Reviews

Review: Madison County

I remember a few weeks ago when I saw Ryan post a news item about a movie coming out called Madison County and my interest was piqued because there is a Madison County not too far away from my home town. I asked to be put on the review train for this DVD. I thought it would just be good fun to watch a movie named after a place I’ve known all my life, I was wrong. It was not fun.

Madison County is one of the most banal movies I’ve seen in quite some time. I’m no stranger to horror movies, I’m quite a big fan of a lot of them, but when something in the genre is content with being immersed in the tropes with no attempt at trying new things or being fun it’s just a pain to watch.
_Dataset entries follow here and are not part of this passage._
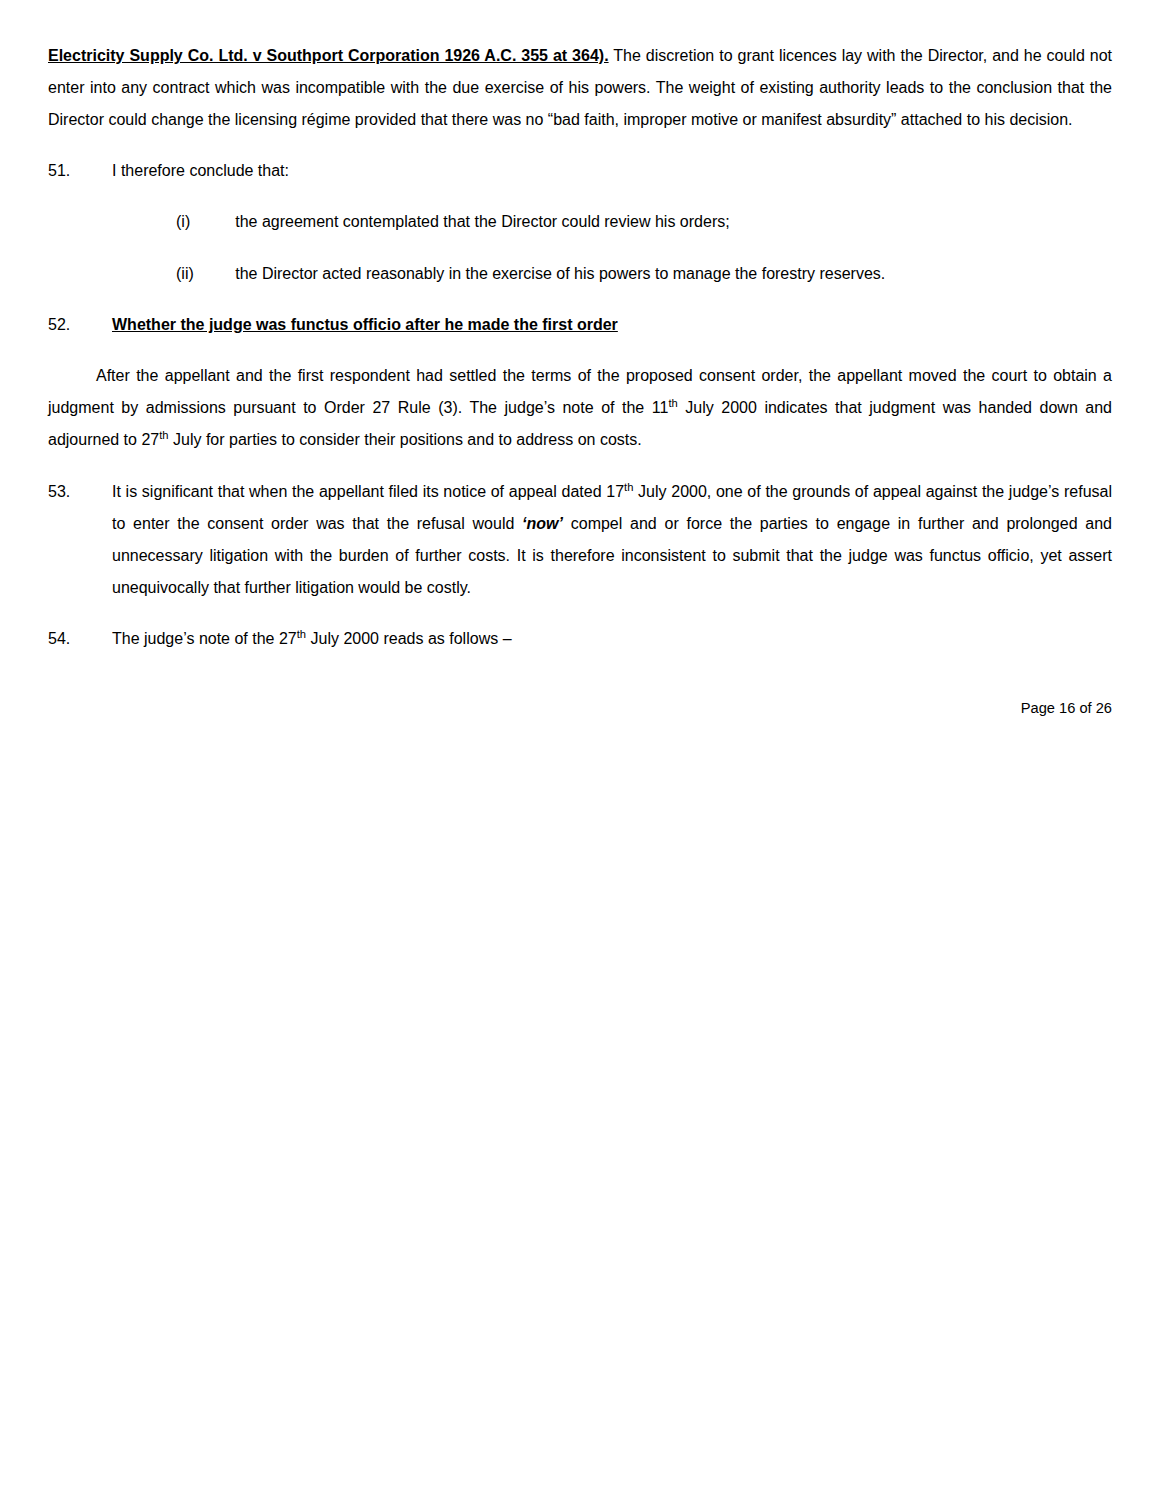Electricity Supply Co. Ltd. v Southport Corporation 1926 A.C. 355 at 364). The discretion to grant licences lay with the Director, and he could not enter into any contract which was incompatible with the due exercise of his powers. The weight of existing authority leads to the conclusion that the Director could change the licensing régime provided that there was no “bad faith, improper motive or manifest absurdity” attached to his decision.
51.
I therefore conclude that:
(i) the agreement contemplated that the Director could review his orders;
(ii) the Director acted reasonably in the exercise of his powers to manage the forestry reserves.
52.
Whether the judge was functus officio after he made the first order
After the appellant and the first respondent had settled the terms of the proposed consent order, the appellant moved the court to obtain a judgment by admissions pursuant to Order 27 Rule (3). The judge’s note of the 11th July 2000 indicates that judgment was handed down and adjourned to 27th July for parties to consider their positions and to address on costs.
53.
It is significant that when the appellant filed its notice of appeal dated 17th July 2000, one of the grounds of appeal against the judge’s refusal to enter the consent order was that the refusal would ‘now’ compel and or force the parties to engage in further and prolonged and unnecessary litigation with the burden of further costs. It is therefore inconsistent to submit that the judge was functus officio, yet assert unequivocally that further litigation would be costly.
54.
The judge’s note of the 27th July 2000 reads as follows –
Page 16 of 26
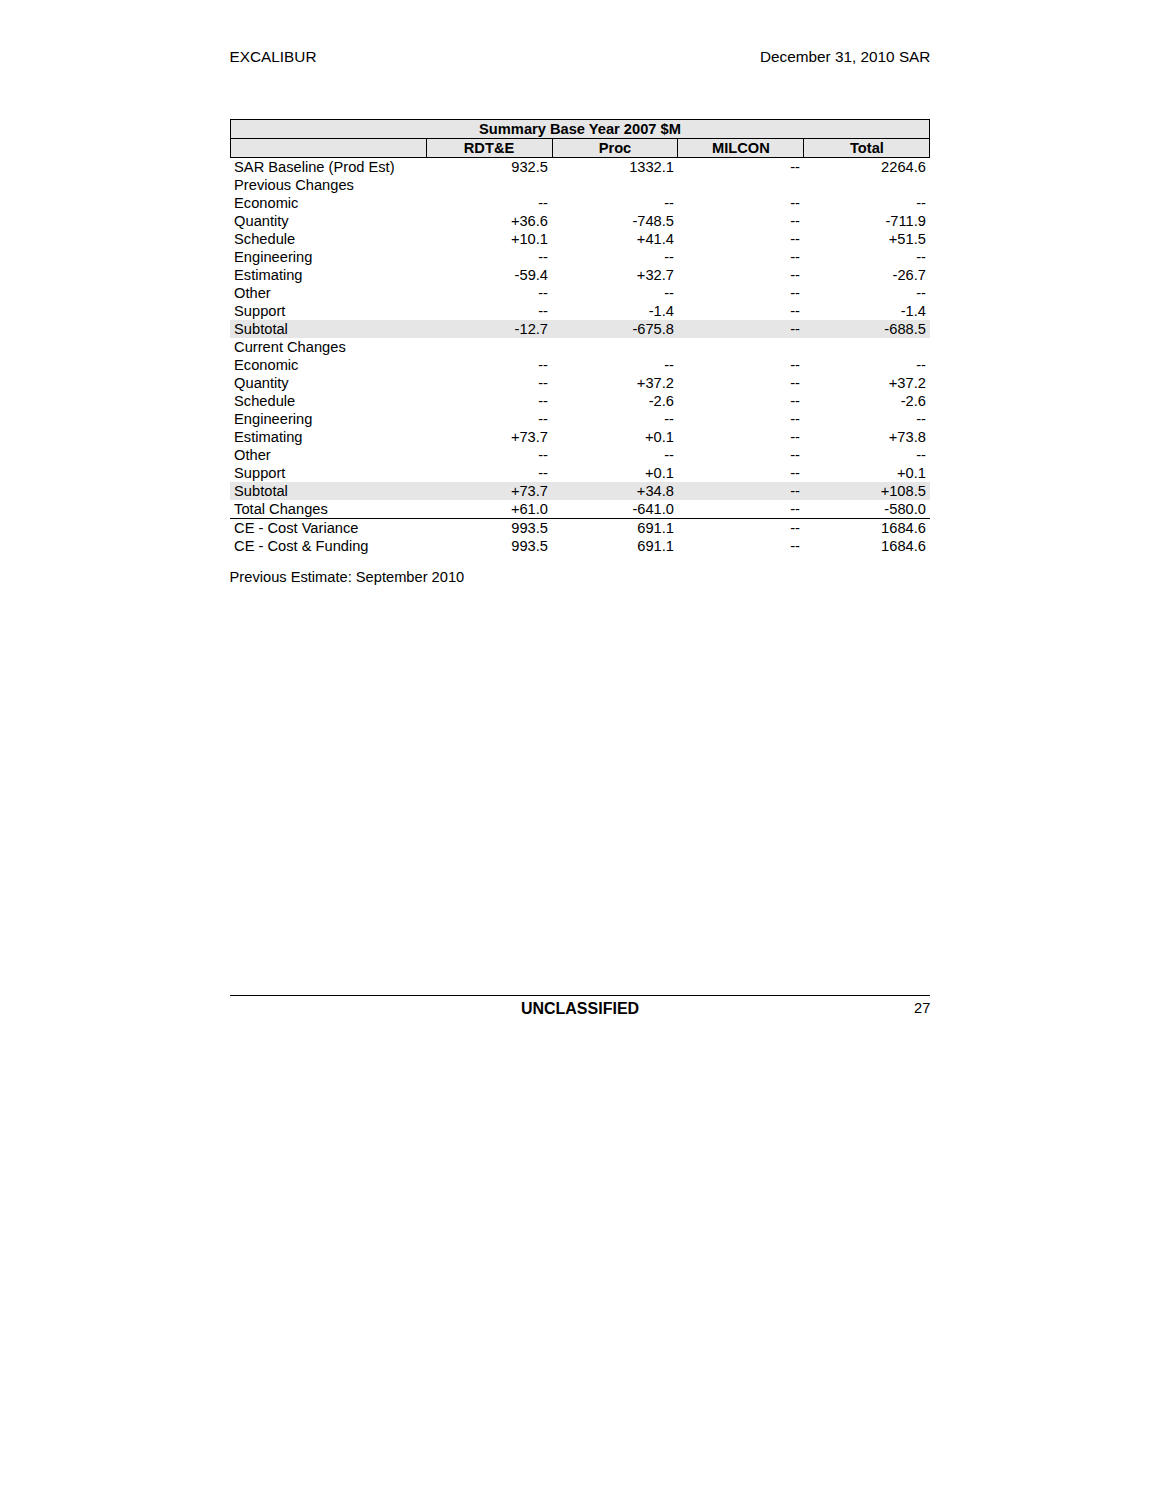EXCALIBUR
December 31, 2010 SAR
| Summary Base Year 2007 $M |
| --- |
| | RDT&E | Proc | MILCON | Total |
| SAR Baseline (Prod Est) | 932.5 | 1332.1 | -- | 2264.6 |
| Previous Changes | | | | |
| Economic | -- | -- | -- | -- |
| Quantity | +36.6 | -748.5 | -- | -711.9 |
| Schedule | +10.1 | +41.4 | -- | +51.5 |
| Engineering | -- | -- | -- | -- |
| Estimating | -59.4 | +32.7 | -- | -26.7 |
| Other | -- | -- | -- | -- |
| Support | -- | -1.4 | -- | -1.4 |
| Subtotal | -12.7 | -675.8 | -- | -688.5 |
| Current Changes | | | | |
| Economic | -- | -- | -- | -- |
| Quantity | -- | +37.2 | -- | +37.2 |
| Schedule | -- | -2.6 | -- | -2.6 |
| Engineering | -- | -- | -- | -- |
| Estimating | +73.7 | +0.1 | -- | +73.8 |
| Other | -- | -- | -- | -- |
| Support | -- | +0.1 | -- | +0.1 |
| Subtotal | +73.7 | +34.8 | -- | +108.5 |
| Total Changes | +61.0 | -641.0 | -- | -580.0 |
| CE - Cost Variance | 993.5 | 691.1 | -- | 1684.6 |
| CE - Cost & Funding | 993.5 | 691.1 | -- | 1684.6 |
Previous Estimate: September 2010
UNCLASSIFIED 27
It starts, as you can imagine, with kids going on a camping trip, but there’s a secret about the place they are going to that not everyone knows about (hint: there’s a killer). Kids get freaked out, have odd encounters with strangers and do a lot of standing around and talking. Here’s where I got the most perturbed.

Based on the cover of this movie and the tagline “Kiss your axe goodbye” I assumed this movie would know how to have fun, not take itself so seriously, and have enough rolling heads to satisfy my thirst. Again, I was wrong. Madison County tries to be a serious movie. It plays out like a tired teenage melodrama instead of a horror movie. I will give it credit that it’s at least trying to coalesce a story out of these characters, but it’s not an interesting one.

The next thing that really got me irritated was, as I said, the sheer amount of standing around and talking. This movie fits under the rules of so many other bad movies and follows the rule of “Oh, we want people to jump at this, PLAY A REALLY LOUD NOISE.” I do not like this and you shouldn’t either. Was this a conscious move by the filmmaker? I can only assume it was considering it happens about three times and the majority of those times it’s nothing the viewer should be scared of – even further than that, we see the thing that’s about to “scare us” walking up in the background, albeit out of focus. How are we supposed to be surprised or scared by something when we can see it walking toward our screen?

I will compliment Madison County on it’s villain design and gore. The killer, while more like a tiny Leatherface than anything, has a cool look to him and an interesting aesthetic. The kills also get better as the movie goes along – well, some of them do at least, and they’re quite good considering the snoozefest that the rest of the movie is.

Madison County is not original, follows a lot of the patterns that we’ve seen in other cliché horror movies and doesn’t do much to distinguish itself from other entries in the genre. It’s muddled down by poor performances, unnecessarily long exposition and ludicrous “twists” that are as visible as Godzilla.